*What to work on*.
1. In the Imjin River account, roughly how wide was the Brigade's frontage?
2. Carry on the Imjin River account from where it stops.

*Supplied passage*.

The action against the Chinese Communist Forces by the 1st Battalion The Gloucestershire Regiment and C Troop, 170th Independent Mortar Battery, Royal Artillery during the Battle of the Imjin River, 22nd-25th April 1951.

 

Many British Army units served in the Korean War, and fought many important actions.  This is the story of one of those actions, that of the 1st Battalion The Gloucestershire Regiment at Solma-Ri.

 

During the spring of 1951 three Divisions of the 63rd Chinese Communist Army chose an historic invasion route along which to mount an attack on Seoul.  Astride their route of advance lay this valley, where the 29th Brigade had prepared its position overlooking the Imjin River.

 

The 1st Battalion of the Gloucestershire Regiment was supported by C Troop 170th Independent Mortar Battery, Royal Artillery now called the Imjin battery.  The remainder of the Brigade, the Northumberland Fusiliers, The Royal Ulster Rifles and the Belgian Capital Battalion was deployed to the east of the Gloucestershire Regiment.  Centurion tanks of the 8th Kings Royal Irish Hussars, 25 pounder guns of 45th Field Regiment, and 55 Squadron Royal Engineers provided the Brigade with its close support.  The Brigade frontage of about 12,000m contained gaping holes through which the enemy were subsequently to infiltrate in their thousands.

*Provided material*.
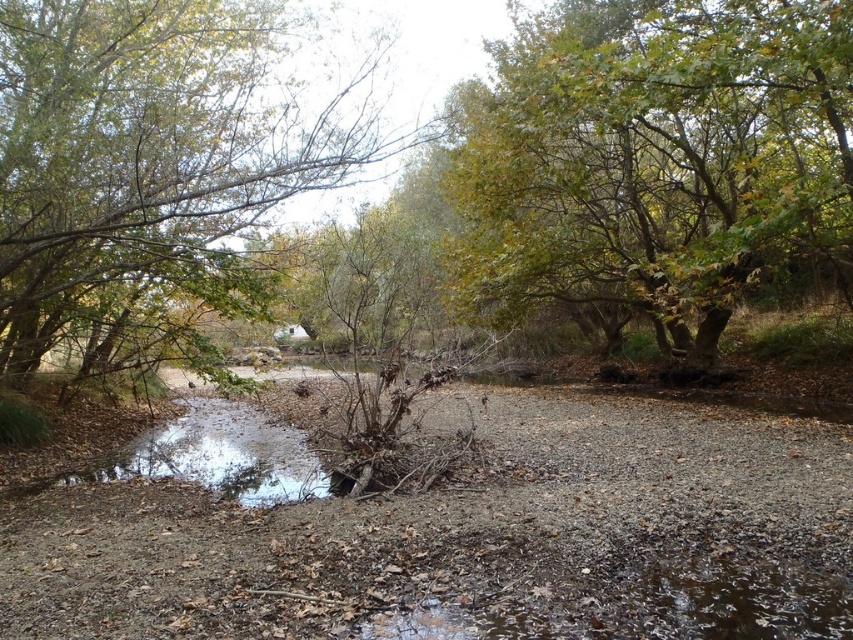
Between point (515, 168) and point (212, 429), which one is positioned in front?

Point (212, 429) is in front.

You are a GUI agent. You are given a task and a screenshot of the screen. Output one action in this format:
    pyautogui.click(x=<x>, y=<y>)
    Task: Click on the green leafy tree at center
    This screenshot has height=640, width=853.
    Given the screenshot: What is the action you would take?
    pyautogui.click(x=656, y=157)

Which is in front, point (479, 157) or point (120, 476)?

Positioned in front is point (120, 476).

This screenshot has height=640, width=853. Identify the location of green leafy tree at center. (656, 157).

Does green leafy tree at center appear on the right side of green leafy tree at upper left?

Yes, green leafy tree at center is to the right of green leafy tree at upper left.

Measure the distance between point (793, 60) and camera.

They are 7.55 meters apart.

The height and width of the screenshot is (640, 853). I want to click on green leafy tree at center, so click(656, 157).

Who is positioned more to the right, green leafy tree at upper left or clear water at center?

green leafy tree at upper left is more to the right.

This screenshot has width=853, height=640. What do you see at coordinates (149, 160) in the screenshot? I see `green leafy tree at upper left` at bounding box center [149, 160].

This screenshot has height=640, width=853. Identify the location of green leafy tree at upper left. (149, 160).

*Answers in order*.
1. About 12,000m.

2.
 

It was a warm day, with a touch of spring in the air when, on 22 April 1951, the Battle of the Imjin began.  Throughout the first night the Battalion held its positions against seemingly overwhelming odds of ten to one.  During the next two days, in the course of bitter fighting, it was forced to withdraw from the forward positions onto the hills overlooking Solma-Ri (The site of the Gloucestershire Regiment Memorial).

 

By the evening of the 24th April, the exhausted survivors, occupying a small position on the hill-top, were completely surrounded.  Ammunition was low and all attempts to relieve them had failed.  That night, they held the hill against further repeated attacks.  Finally on the morning of the 25th April, they made their last stand before attempting to break out through the encircling Chinese.  Lacking ammunition most were captured in the Chinese dominated countryside.

 

At the roll call after the battle the “Glorious Glosters”, as they became known, could only muster 67 Officers and men.  There were 59 dead and 526, of whom 180 were wounded, had fallen into enemy hands.  Of these 34 died in captivity.  Though minor in scale the battle’s ferocity caught the imagination of the world.  In this action the Glorious Glosters were awarded two Victoria Crosses.  The valour of these two men epitomized the selfless sacrifice of all those who were killed, captured, or wounded during this brief, but bloody, encounter.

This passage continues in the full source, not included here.